Why did you start your restaurant in the first place? What vision did you have for it, and what needs did you anticipate it would meet for your customers?

This is important messaging to focus on in creating an ideal mission statement for your establishment. While you shouldn’t incorporate your future hopes for the business into the mission statement (again — save it for the vision statement), you can mention any inspirations you had, or catalysts that led to the development of your restaurant. This goes back to infusing your mission statement with your “brand story,” even if it means including only a few words that allude to that story.

5. Emphasize the value you create

There’s something your restaurant does, or a service it provides, better than any other existing restaurant. In most cases, there has to be, in order for your establishment to stand out from the thousands of other options out there.

Whether it’s reduced wait time, the highest-quality customer service, the most romantic or swanky ambiance, or colorful plates with delectable food, there is something inherently unique about your business. Pinpoint that thing, and highlight it as one of the main attributes of your restaurant.

20 Examples of Mission Statements from Famous (and Successful) Restaurants

For further inspiration, scroll through these outstanding mission statements of other restaurants who are crushing it in the industry!

1. Chipotle

With every burrito we roll or bowl we fill, we’re working to cultivate a better world.”

2. Outback Steakhouse

We’re the leader of the pack by emphasizing consistently high quality delicious food delivering a warm, welcoming environment. Our generous portions are moderately priced.”

3. Applebee’s

“To contribute to the growth, joy and enrichment of all the lives we touch.”

4. Domino’s

“Sell more pizza, have more fun!”

5. Dunkin’ Donuts

Make and serve the freshest, most delicious coffee and donuts quickly and courteously in modern, well-merchandised stores.”

6. Cheesecake Factory

“To create an environment where guest satisfaction is our highest priority.”

7. Starbucks

To inspire and nurture the human spirit — one person, one cup and one neighborhood at a time.”

8. Ruby Tuesday’s

It’s applewood smoked bacon and premium cheeses and an uncompromising commitment to providing you the best. Passion is people. People who love what they do and take your enjoyment personally.”

9. P.F. Chang’s

“Farm to Wok® is our philosophy for making food from scratch every day, in each restaurant.
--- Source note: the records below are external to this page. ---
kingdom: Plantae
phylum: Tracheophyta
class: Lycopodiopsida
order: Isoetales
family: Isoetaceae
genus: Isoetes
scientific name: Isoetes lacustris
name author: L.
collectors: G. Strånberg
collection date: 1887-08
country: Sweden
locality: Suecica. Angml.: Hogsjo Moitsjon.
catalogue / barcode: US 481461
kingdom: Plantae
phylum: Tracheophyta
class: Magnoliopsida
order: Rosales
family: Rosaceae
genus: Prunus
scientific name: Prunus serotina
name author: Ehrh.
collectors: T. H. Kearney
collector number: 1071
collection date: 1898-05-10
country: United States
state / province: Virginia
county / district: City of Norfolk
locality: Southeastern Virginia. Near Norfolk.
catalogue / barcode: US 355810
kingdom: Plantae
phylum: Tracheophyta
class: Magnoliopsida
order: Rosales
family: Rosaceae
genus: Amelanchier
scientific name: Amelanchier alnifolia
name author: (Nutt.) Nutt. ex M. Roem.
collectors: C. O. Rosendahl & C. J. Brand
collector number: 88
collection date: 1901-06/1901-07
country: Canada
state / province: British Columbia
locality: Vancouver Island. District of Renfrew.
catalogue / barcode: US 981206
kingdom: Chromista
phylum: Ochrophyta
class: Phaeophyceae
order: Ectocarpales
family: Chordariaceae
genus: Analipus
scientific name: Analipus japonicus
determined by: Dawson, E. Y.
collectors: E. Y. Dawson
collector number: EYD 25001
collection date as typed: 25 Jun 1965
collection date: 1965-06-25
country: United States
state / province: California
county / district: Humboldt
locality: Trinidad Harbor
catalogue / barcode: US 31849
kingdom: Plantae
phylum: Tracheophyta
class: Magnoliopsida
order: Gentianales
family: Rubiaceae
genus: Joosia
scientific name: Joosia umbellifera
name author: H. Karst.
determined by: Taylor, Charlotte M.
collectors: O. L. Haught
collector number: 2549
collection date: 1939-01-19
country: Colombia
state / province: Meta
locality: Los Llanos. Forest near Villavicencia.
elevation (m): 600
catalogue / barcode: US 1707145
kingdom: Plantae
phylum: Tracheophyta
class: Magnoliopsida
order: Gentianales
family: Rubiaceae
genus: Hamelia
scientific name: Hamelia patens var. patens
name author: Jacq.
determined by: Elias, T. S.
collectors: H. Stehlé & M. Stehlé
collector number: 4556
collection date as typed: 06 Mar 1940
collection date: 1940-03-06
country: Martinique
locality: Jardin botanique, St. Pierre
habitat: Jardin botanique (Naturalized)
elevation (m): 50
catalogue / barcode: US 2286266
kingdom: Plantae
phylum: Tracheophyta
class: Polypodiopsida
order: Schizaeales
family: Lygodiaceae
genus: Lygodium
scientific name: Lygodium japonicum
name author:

We use the simple, time-honored tradition of wok cooking to ensure all recipes are made from scratch.”

10. Panera Bread

A loaf of bread in every arm.”

11. Sweetgreen

“Our mission is to inspire healthier communities by connecting people to real food. We know that sweetgreen is a critical link between growers and consumers, and we feel a responsibility to protect the future of real food.

12. Shake Shack

“Stand for Something Good

13. Chic-Fil-A

To be American’s best quick-service restaurant at winning and keeping customers

14. Whataburger

Win Our Customers’ Hearts Every Time

15. Mastro’s Restaurants

“We aspire to create the finest experience for our guests by combining the highest quality steaks and seafood, with exceptional service in a cosmopolitan and entertaining atmosphere.

16. Red Lobster

We’ve been committed to bringing you a seafood experience you won’t find anywhere else. That’s how we Sea Food Differently®

17. Morton’s Steakhouse

Our mission at Morton’s The Steakhouse is to always exceed our guests’ expectations. As we succeed, we expand our reputation as the World’s Best Steakhouse.

18. In-N-Out Burger

Since 1948, we have maintained a simple philosophy — serve only the highest quality product, prepare it in a clean and sparkling environment, and serve it in a warm and friendly manner.

19. Del Frisco’s Steak House

Celebrating life in restaurants through great food, wine and hospitality, allowing us to create truly memorable experiences for our guests, empowering our team members

20. The Cheesecake Factory

To create an environment where absolute guest satisfaction is our highest priority.”